Um dos motoristas do Palácio dos Bandeirantes, Reginaldo Hidalgo Menezes, de 45 anos, foi seqüestrado na tarde de anteontem quando levava funcionários do governo do Estado para casa. Ele foi mantido em cativeiro na Favela Colombo, no Morumbi, zona sul da capital, mas conseguiu fugir. O delegado Antônio Carlos Heib, da Delegacia Anti-Seqüestro (DAS), negou que Menezes trabalhe para o governador José Serra ou outras autoridades.Por volta das 18h30 de anteontem, Menezes encostou um Astra (com placa comum e sem identificação do governo) na Rua Herbert Moses, no Jardim Monte Kemel, zona sul. Com quatro servidores públicos no carro, ele foi abordado por Ronaldo Nunes, de 23 anos, e Ailton dos Santos Celestino, de 21.A dupla retirou Menezes do carro. Para intimidá-lo, um deles disparou um tiro para o chão. O motorista foi colocado em um Celta, que tinha sido roubado minutos antes, e levado para a Favela Colombo. Menezes foi mantido com os olhos vendados dentro de um barraco. "A informação que a gente tem é de que a vítima não foi maltratada. Eles até ofereceram cerveja para ele", disse o tenente do 16º Batalhão da Polícia Militar, Eliel Pontirolli. Os seqüestradores usaram o celular da vítima para entrar em contato com a mulher dele. O primeiro pedido de resgate foi de R$ 15 mil. Durante as negociações, o valor caiu para R$ 2,5 mil. Avisados, policiais da DAS se prepararam para prender a dupla no momento da entrega do dinheiro, às 2h30 de ontem, na altura do número 2.300 da Avenida Giovanni Gronchi.

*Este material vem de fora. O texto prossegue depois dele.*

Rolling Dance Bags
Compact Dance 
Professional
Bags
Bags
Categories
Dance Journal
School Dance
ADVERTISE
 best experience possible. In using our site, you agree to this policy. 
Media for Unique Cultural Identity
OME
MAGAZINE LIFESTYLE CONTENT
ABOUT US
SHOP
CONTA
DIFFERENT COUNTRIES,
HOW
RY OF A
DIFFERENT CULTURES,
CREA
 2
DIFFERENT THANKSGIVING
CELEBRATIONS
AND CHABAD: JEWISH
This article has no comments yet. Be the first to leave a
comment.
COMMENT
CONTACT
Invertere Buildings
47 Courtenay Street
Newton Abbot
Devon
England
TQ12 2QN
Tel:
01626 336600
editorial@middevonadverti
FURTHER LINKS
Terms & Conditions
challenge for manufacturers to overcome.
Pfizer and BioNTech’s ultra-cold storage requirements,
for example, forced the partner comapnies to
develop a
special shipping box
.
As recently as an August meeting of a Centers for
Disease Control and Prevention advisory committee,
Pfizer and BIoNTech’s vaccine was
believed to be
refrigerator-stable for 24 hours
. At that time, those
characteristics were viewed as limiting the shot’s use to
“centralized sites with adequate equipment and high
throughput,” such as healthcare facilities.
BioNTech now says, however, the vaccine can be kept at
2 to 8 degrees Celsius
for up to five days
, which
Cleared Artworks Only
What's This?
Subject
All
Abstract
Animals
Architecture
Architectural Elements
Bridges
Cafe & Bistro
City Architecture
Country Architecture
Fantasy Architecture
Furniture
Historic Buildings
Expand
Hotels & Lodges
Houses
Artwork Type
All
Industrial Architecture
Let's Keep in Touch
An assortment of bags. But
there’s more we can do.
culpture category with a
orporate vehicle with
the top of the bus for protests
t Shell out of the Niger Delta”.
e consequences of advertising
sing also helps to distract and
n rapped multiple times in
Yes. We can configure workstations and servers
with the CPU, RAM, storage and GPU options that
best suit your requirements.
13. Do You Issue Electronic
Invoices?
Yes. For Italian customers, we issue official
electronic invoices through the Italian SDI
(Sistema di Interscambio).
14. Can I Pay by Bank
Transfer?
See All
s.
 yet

Mas o cerco foi descoberto pelos bandidos. Eles atiraram contra os policiais e fugiram sem levar nada.Às 6h30 de ontem, percebendo estar sozinho, Menezes fugiu. No caminho, encontrou um carro da PM. Os seqüestradores foram presos perto do local do cativeiro. Segundo Heib, delegado da DAS, o fato de Menezes ser funcionário do Palácio dos Bandeirantes foi uma "coincidência".